Don Salvador Paredes, que era el secretario de actas de la filial, tuvo la idea de hablarle a don Lencho Colindres, para que pusiera su marimba como colaboración, pues estaba seguro de que la gente, por la mera tarde, se reuniría frente a la comandancia para enterarse de como andaba el asunto de la bulla. Y no se equivocó, pues cuando se principiaban a ver las estrellas, había como quinientas personas en los corredores de la escuela, esperando que llegaran los directivos de la filial. Al asomarse la marimba, sacaron unos escritorios de las aulas y armaron una tarima frente a la comandancia, para escuchar a los que tomaran la palabra.

El primero que lo hizo, anunciado por don Tono Alfaro, fue el profesor Héctor Arévalo, quien, utilizando un cartón como bocina, dijo que la libertad había llegado; y se le hinchó el cuello y las arterias se le saltaron cuando gritó: ¡Muera la dictadura y viva la revolución!  Entonces la marimba se soltó con un paso doble, entre los gritos y vivas del gentío que ya pasaba de mil.

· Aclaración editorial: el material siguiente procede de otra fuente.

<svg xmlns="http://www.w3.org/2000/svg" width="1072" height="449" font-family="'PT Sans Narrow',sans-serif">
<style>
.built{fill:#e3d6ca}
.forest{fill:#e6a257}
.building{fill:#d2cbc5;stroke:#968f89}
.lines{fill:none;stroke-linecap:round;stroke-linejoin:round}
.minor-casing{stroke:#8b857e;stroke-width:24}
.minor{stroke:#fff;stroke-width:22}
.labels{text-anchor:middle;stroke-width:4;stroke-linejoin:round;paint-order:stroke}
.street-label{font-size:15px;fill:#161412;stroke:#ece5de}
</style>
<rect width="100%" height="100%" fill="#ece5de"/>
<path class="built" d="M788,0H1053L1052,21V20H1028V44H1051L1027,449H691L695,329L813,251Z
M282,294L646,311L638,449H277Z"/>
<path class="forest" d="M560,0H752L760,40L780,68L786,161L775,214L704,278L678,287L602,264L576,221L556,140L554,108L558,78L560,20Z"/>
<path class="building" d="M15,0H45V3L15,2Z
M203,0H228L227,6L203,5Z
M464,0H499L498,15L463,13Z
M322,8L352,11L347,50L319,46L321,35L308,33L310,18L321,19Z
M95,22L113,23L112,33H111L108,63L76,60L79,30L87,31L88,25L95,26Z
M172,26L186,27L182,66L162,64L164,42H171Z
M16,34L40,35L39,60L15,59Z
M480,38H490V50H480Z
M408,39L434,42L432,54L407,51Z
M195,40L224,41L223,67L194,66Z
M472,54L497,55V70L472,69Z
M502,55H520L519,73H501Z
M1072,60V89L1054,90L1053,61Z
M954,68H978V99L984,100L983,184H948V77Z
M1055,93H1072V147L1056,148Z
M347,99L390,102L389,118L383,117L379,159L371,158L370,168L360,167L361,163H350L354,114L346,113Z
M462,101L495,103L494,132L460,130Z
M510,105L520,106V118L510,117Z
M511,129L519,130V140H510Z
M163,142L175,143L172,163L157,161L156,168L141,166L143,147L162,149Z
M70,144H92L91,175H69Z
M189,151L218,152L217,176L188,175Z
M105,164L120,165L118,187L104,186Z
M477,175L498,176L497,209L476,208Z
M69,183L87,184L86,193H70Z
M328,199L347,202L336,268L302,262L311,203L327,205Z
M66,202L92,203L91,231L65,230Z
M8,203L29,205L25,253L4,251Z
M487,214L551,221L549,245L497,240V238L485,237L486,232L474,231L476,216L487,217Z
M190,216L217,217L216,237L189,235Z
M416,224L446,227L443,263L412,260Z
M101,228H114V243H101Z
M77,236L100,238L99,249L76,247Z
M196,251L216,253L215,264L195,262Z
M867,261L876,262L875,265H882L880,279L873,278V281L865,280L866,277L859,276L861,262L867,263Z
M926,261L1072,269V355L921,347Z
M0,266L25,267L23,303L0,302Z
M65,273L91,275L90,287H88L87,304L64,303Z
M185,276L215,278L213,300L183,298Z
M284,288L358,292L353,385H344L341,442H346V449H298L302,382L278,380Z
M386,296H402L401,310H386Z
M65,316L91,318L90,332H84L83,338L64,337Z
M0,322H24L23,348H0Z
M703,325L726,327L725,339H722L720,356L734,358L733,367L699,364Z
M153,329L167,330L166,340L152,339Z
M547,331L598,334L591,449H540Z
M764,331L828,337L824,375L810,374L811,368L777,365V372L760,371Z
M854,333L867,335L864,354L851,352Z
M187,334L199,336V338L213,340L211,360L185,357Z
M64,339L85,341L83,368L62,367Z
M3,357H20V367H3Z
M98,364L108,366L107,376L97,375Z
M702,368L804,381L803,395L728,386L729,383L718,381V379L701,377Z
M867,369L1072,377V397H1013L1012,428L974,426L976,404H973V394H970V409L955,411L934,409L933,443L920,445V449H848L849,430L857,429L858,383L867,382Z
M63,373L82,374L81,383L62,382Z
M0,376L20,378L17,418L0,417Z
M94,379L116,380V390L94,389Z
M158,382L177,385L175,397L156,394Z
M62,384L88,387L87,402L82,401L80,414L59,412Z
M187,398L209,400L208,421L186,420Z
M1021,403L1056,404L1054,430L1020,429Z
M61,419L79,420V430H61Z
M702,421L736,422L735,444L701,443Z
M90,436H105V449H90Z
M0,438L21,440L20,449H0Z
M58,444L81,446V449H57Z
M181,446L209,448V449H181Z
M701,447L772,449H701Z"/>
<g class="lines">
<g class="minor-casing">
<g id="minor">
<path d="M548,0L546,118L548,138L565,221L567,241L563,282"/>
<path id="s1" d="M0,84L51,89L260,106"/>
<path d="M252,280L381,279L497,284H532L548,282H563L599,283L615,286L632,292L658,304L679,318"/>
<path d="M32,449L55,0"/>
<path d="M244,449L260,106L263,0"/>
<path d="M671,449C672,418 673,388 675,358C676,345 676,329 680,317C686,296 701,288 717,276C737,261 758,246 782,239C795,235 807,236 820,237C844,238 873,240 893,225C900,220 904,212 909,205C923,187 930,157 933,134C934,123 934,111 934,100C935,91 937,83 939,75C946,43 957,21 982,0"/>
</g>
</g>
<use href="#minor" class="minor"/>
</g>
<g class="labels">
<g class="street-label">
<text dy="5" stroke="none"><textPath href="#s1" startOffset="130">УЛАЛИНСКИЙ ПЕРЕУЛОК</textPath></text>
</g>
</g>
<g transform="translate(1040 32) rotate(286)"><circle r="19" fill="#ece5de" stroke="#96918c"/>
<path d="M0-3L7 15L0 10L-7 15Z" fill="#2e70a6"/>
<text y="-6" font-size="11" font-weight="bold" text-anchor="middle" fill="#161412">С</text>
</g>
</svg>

Y era tal el entusiasmo y la alegría, que ninguno se percató que en la oscuridad del corredor de la comandancia estaban los soldados esperando órdenes para disparar. En eso se vio la silueta del capitán, quien, escuadra en mano, dijo a voz en cuello: ¡No ha caído Ponce hijos de la gran puta! Y entonces ordenó la primera descarga de fusilería.

Como la gente no se movió, ordenó la segunda y esta vez los tiros pasaron rosando las cabezas. En ese instante sí fue el desparpajo de todos, saliendo en carrera por calles y callejones, mientras unos cuantos se escondieron entre los negocios del mercado. La marimba se mantuvo en pie; pero, el violón cayó al suelo y le pasaron encima botas, zapatos y caites, quedando solo las clavijas, las cuerdas y el puente que las sostiene. Esa misma noche, cuando todo estaba en silencio, se supo la mera verdad, pues el capitán recibió la orden de entregar el mando a la guardia cívica. Entonces, a la mañana del 21, metió su uniforme y su cachucha en un morral y se fue a una esquina a esperar la camioneta.

Por la mañana se celebró el primer cabildo abierto en la historia municipal de este pueblo, y el asunto que se trató fue que se le diera una limosna al teniente para que se fuera hasta el lejano municipio de El Rodeo, de donde era oriundo, pues no tenía ni para el pasaje. Todos los vecinos, muy humanitarios, estuvieron de acuerdo; pero, con una condición: Que solo lo dejaran ir si pagaba el valor del violón de don Lencho Colindres.